Omit all pictures. Copy exactly the lines from the line containing "pyautogui.moveTo(633, 141); pyautogui.dragTo(625, 152)" to the end of the listing, with both ends included.

*** Available data ***

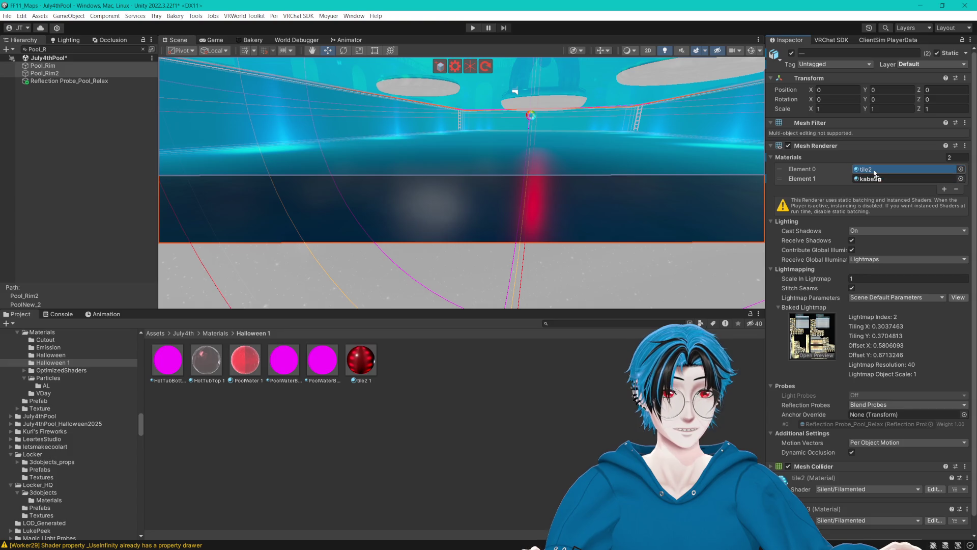
pyautogui.moveTo(875, 174); pyautogui.dragTo(876, 171)
pyautogui.moveTo(633, 141); pyautogui.dragTo(625, 152)
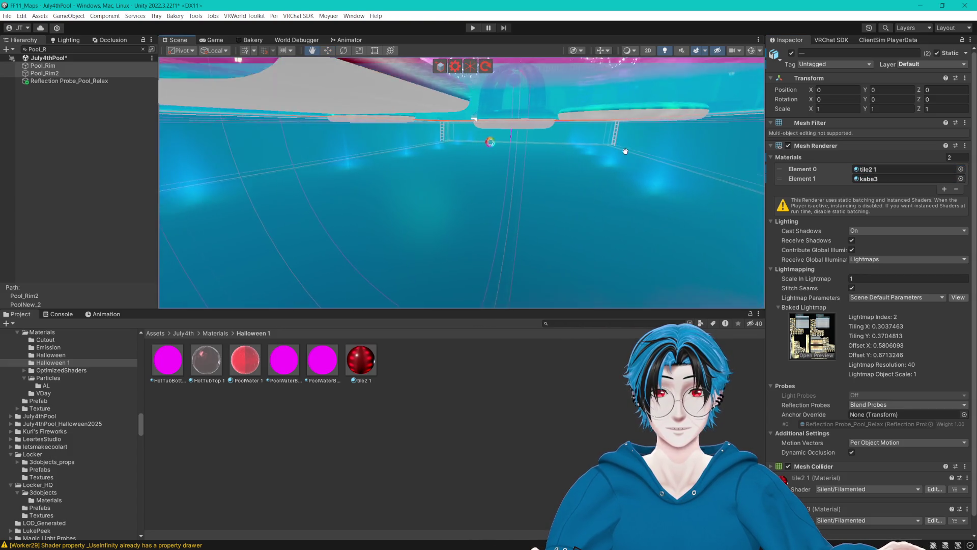
pyautogui.scroll(5, 631, 151)
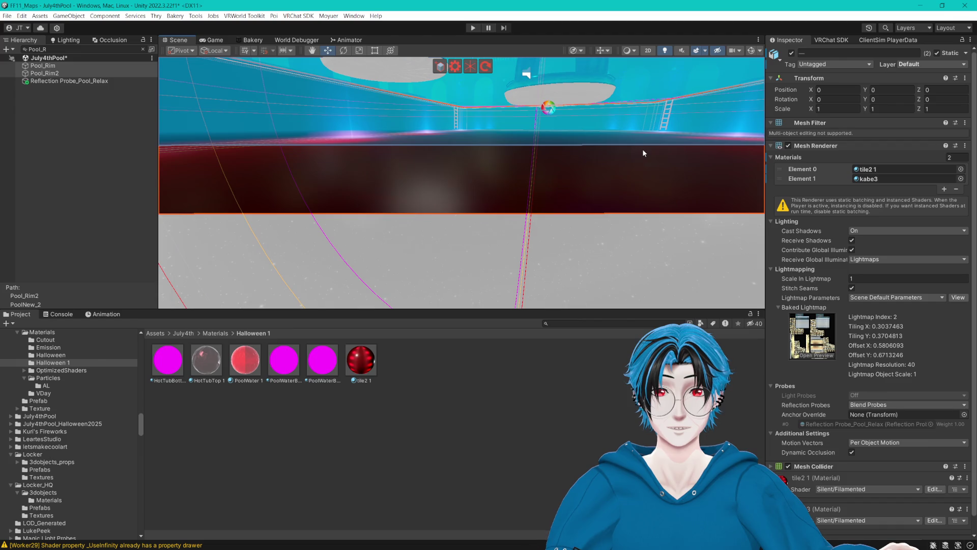
pyautogui.scroll(8, 642, 152)
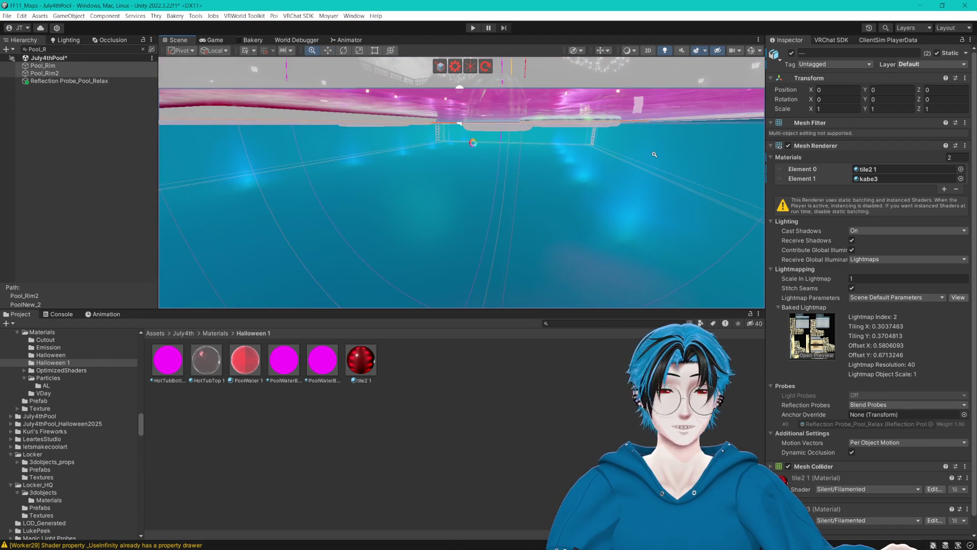
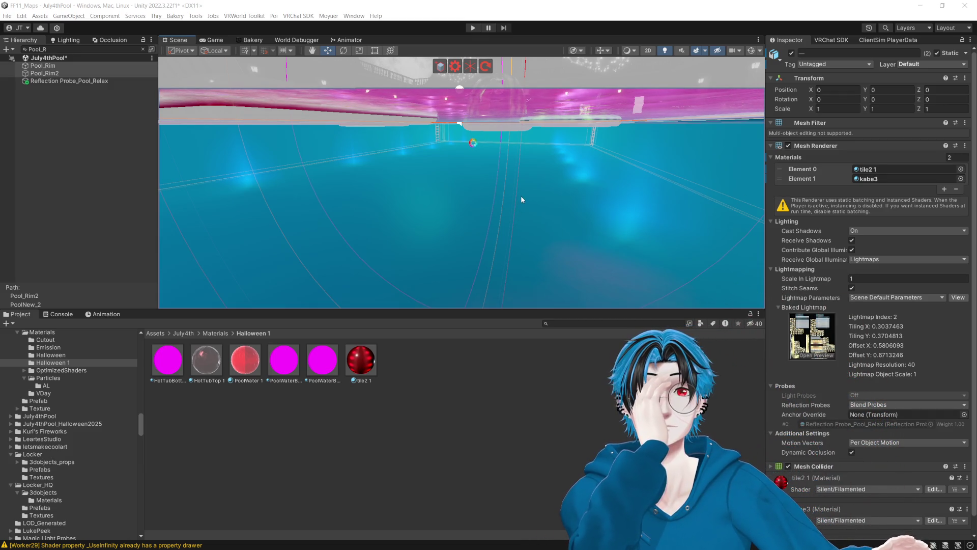
# - Set the tile2 1 material's smoothness to 0.05
pyautogui.doubleClick(885, 169)
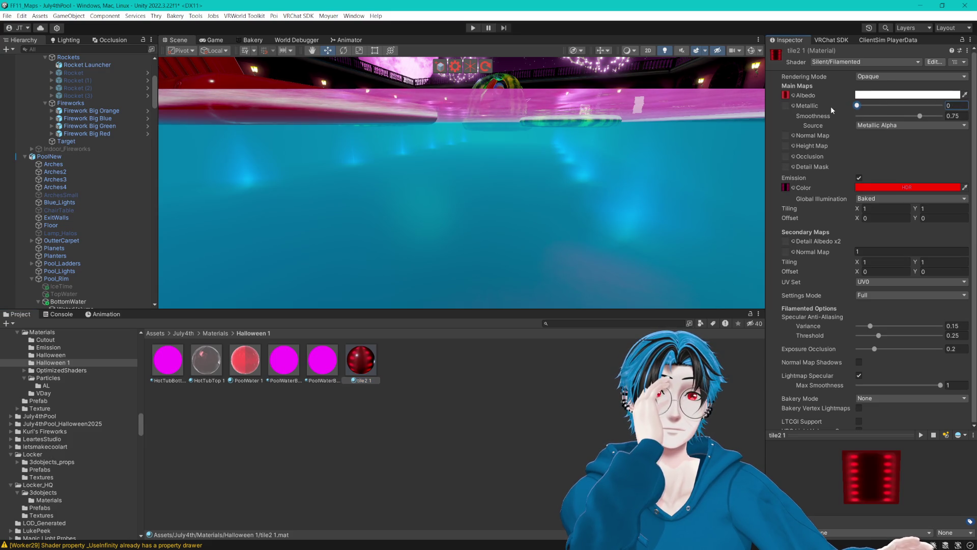
pyautogui.moveTo(898, 118)
pyautogui.mouseDown()
pyautogui.moveTo(851, 115)
pyautogui.moveTo(945, 116)
pyautogui.moveTo(864, 117)
pyautogui.moveTo(901, 117)
pyautogui.mouseUp()
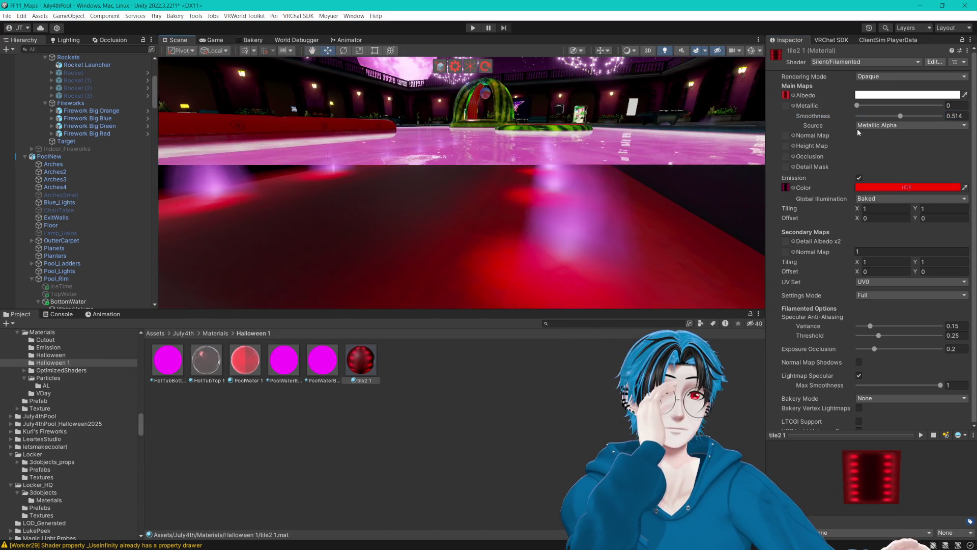
pyautogui.scroll(-5, 853, 147)
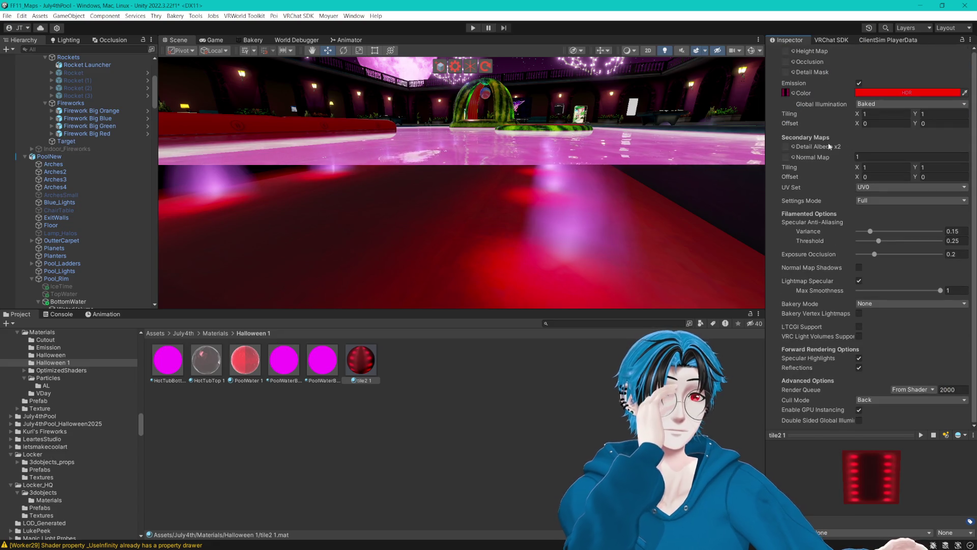
pyautogui.moveTo(641, 264)
pyautogui.mouseDown()
pyautogui.moveTo(638, 202)
pyautogui.moveTo(609, 244)
pyautogui.mouseUp()
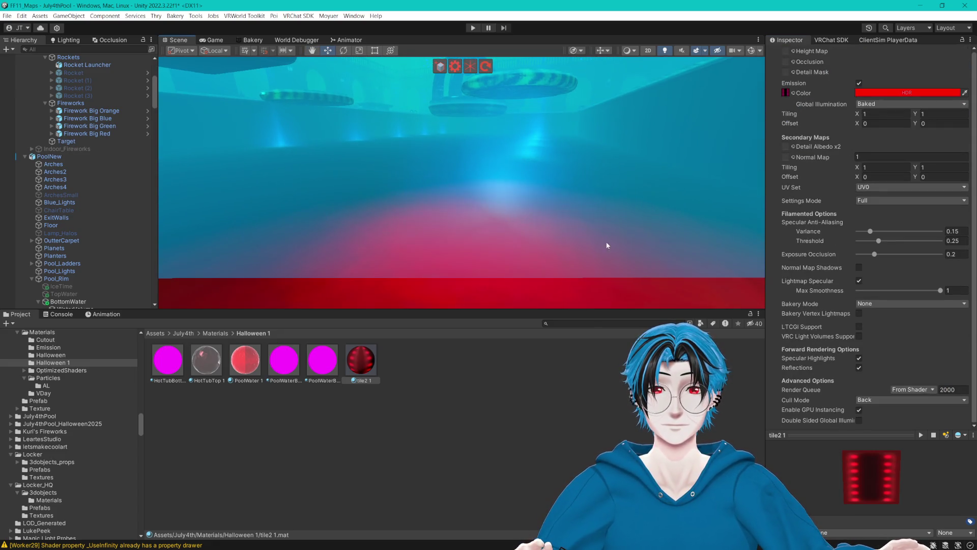
pyautogui.scroll(5, 825, 204)
# - Turn off sRGB on tile2 1's bloodtile2 albedo texture and apply the reimport
pyautogui.click(785, 96)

*** End of Available data ***

**Written answer:**
pyautogui.moveTo(633, 141); pyautogui.dragTo(625, 152)
pyautogui.scroll(5, 631, 151)
pyautogui.scroll(8, 642, 152)
# - Set the tile2 1 material's smoothness to 0.05
pyautogui.doubleClick(885, 169)
pyautogui.moveTo(898, 118)
pyautogui.mouseDown()
pyautogui.moveTo(851, 115)
pyautogui.moveTo(945, 116)
pyautogui.moveTo(864, 117)
pyautogui.moveTo(901, 117)
pyautogui.mouseUp()
pyautogui.scroll(-5, 853, 147)
pyautogui.moveTo(641, 264)
pyautogui.mouseDown()
pyautogui.moveTo(638, 202)
pyautogui.moveTo(609, 244)
pyautogui.mouseUp()
pyautogui.scroll(5, 825, 204)
# - Turn off sRGB on tile2 1's bloodtile2 albedo texture and apply the reimport
pyautogui.click(785, 96)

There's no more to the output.